▶ [Problem to solve]:
Only lines below containing the string "precisão" should be counted; please give that count by itself.

▶ [Task data]:

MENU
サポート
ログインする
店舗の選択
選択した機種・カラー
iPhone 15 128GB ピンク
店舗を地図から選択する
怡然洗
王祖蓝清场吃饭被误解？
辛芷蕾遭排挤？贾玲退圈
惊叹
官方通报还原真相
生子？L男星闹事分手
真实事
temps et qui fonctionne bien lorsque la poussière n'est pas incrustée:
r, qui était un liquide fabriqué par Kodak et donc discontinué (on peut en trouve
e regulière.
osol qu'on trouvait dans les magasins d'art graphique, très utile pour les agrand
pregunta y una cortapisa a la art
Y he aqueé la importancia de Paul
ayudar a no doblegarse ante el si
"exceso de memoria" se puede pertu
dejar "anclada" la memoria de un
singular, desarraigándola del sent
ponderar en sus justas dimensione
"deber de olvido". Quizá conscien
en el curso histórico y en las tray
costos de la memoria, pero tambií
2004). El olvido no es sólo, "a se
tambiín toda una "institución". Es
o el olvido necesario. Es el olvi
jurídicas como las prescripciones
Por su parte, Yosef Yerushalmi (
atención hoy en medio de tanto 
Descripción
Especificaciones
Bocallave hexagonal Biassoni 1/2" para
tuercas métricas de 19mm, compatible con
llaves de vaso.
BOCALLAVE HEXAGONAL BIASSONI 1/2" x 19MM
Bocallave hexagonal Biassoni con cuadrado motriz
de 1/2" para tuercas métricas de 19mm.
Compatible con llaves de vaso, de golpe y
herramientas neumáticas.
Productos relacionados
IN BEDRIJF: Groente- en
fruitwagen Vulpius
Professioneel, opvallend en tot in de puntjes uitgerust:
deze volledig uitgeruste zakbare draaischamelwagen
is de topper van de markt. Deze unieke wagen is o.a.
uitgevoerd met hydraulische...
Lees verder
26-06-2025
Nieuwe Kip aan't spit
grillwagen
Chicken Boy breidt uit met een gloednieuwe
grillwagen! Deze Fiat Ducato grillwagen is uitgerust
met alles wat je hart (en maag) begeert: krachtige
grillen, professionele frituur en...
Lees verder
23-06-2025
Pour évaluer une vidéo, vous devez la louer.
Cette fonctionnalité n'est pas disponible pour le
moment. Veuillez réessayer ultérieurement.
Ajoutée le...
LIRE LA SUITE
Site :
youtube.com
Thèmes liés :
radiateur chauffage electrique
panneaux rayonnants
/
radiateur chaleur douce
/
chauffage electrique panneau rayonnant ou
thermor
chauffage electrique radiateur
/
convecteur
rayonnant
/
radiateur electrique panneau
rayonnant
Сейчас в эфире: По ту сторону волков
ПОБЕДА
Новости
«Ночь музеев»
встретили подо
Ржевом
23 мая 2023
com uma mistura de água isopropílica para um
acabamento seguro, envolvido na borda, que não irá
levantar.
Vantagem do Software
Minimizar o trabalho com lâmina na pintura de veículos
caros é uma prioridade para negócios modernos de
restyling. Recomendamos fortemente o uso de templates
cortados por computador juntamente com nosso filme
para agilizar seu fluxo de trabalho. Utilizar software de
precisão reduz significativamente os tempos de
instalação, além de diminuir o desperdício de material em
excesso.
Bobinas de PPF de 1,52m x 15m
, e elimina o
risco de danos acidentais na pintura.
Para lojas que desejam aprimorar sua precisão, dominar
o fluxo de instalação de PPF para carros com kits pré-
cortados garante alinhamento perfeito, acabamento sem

▶ [Problem solution]:
2